In February of 2007, a co-parent at our boys’ school gave me a batch of what looked like cottage cheese-like, curdled milk. I saw kefir for the first time.
It was only after I did some googling on the internet that I discovered that kefir was one of, if not THE most potent, probiotic there is. It contains different varieties of good bacteria and far outweigh the benefits of products claiming to have lactobacilli and even yogurt.
Since then, that first batch of kefir grains has multiplied over and over again. From just that one batch, I have given out kefir grains to friends and even unknown persons who ask for them — many times over. And up to this day, our household continues to culture it, harvest its liquid and drink it plain or as a smoothie (for the kids). Our youngest, who used to consume Yakult by the pack (that comes in packs of 5 bottles), has totally switched over to kefir smoothies, thereby saving me quite a sum of money.
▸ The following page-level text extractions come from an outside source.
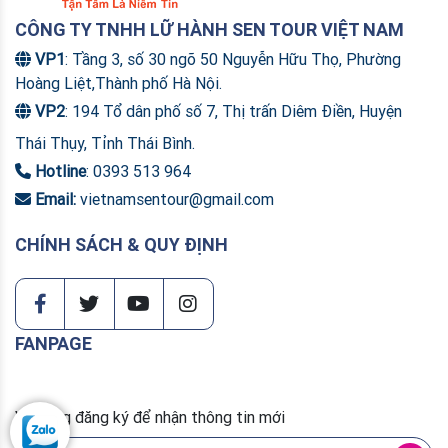
CÔNG TY TNHH LỮ HÀNH SEN TOUR VIỆT NAM
VP1
: Tầng 3, số 30 ngõ 50 Nguyễn Hữu Thọ, Phường
Hoàng Liệt,Thành phố Hà Nội.
VP2
: 194 Tổ dân phố số 7, Thị trấn Diêm Điền, Huyện
Thái Thụy, Tỉnh Thái Bình.
Hotline
: 0393 513 964
Email:
vietnamsentour@gmail.com
CHÍNH SÁCH & QUY ĐỊNH
FANPAGE
Vui lòng đăng ký để nhận thông tin mới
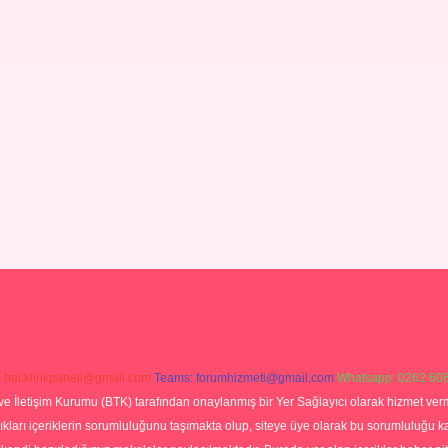
:
backlinkpaneli@gmail.com
Teams:
forumhizmeti@gmail.com
Whatsapp: 0262 606
ve İletişim Kurumu (BTK) tarafından onaylanmış bir Yer Sağlayıcı olarak hizmet verm
rı içeriklerin sorumluluğunu taşımakta olup, siteye üye olarak bu sorumluluğu kabul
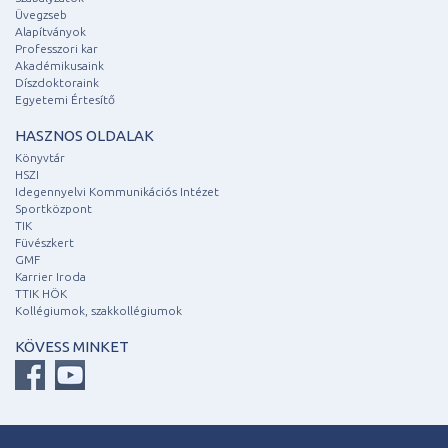
Üvegzseb
Alapítványok
Professzori kar
Akadémikusaink
Díszdoktoraink
Egyetemi Értesítő
HASZNOS OLDALAK
Könyvtár
HSZI
Idegennyelvi Kommunikációs Intézet
Sportközpont
TIK
Füvészkert
GMF
Karrier Iroda
TTIK HÖK
Kollégiumok, szakkollégiumok
KÖVESS MINKET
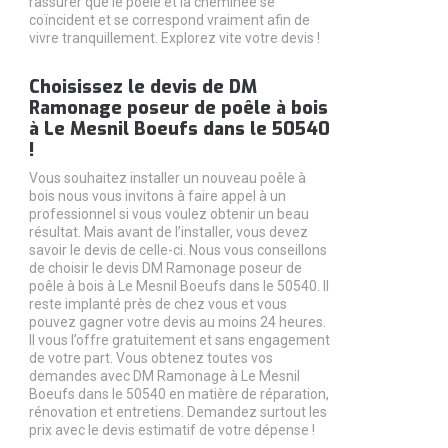
rassurer que le poêle et la cheminée se
coïncident et se correspond vraiment afin de
vivre tranquillement. Explorez vite votre devis !
Choisissez le devis de DM
Ramonage poseur de poêle à bois
à Le Mesnil Boeufs dans le 50540
!
Vous souhaitez installer un nouveau poêle à
bois nous vous invitons à faire appel à un
professionnel si vous voulez obtenir un beau
résultat. Mais avant de l’installer, vous devez
savoir le devis de celle-ci. Nous vous conseillons
de choisir le devis DM Ramonage poseur de
poêle à bois à Le Mesnil Boeufs dans le 50540. Il
reste implanté près de chez vous et vous
pouvez gagner votre devis au moins 24 heures.
Il vous l’offre gratuitement et sans engagement
de votre part. Vous obtenez toutes vos
demandes avec DM Ramonage à Le Mesnil
Boeufs dans le 50540 en matière de réparation,
rénovation et entretiens. Demandez surtout les
prix avec le devis estimatif de votre dépense !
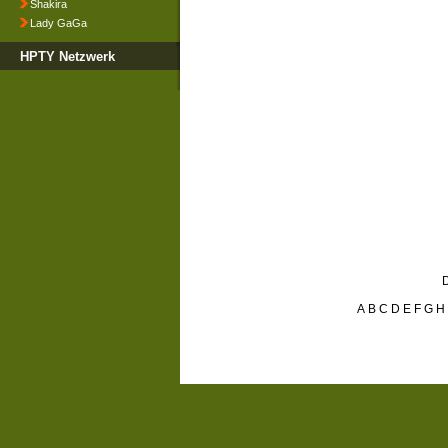
Shakira
Lady GaGa
HPTY Netzwerk
D
A
B
C
D
E
F
G
H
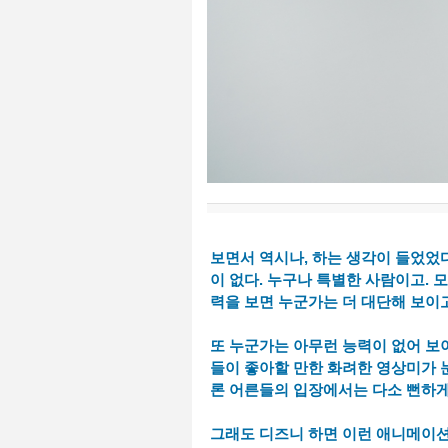
보면서 역시나, 하는 생각이 들었었
이 없다. 누구나 특별한 사람이고. 
력을 보면 누군가는 더 대단해 보이
또 누군가는 아무런 능력이 없어 보이
들이 좋아할 만한 화려한 영상미가 눈
론 어른들의 입장에서는 다소 뻔하게
그래도 디즈니 하면 이런 애니메이션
Kefir is not a miracle drug and does not claim to be so. But its powerful live organisms have been known to normalize the digestive tracts of people suffering both from diarrhea and constipation. Other kefir users I have come across on the internet have claimed it boosts the immune system, lowers high blood pressure and reduces the effect of acne (it can be used as a facial mask too!).
With the H1N1 virus threatening the world and who knows what other diseases are out there waiting to explode, it might be good to take a second look at kefir and see if its benefits go beyond just the ones we know so far. At the very least, if it boosts our immune system, we could stand a better chance resisting whatever viruses there are out there.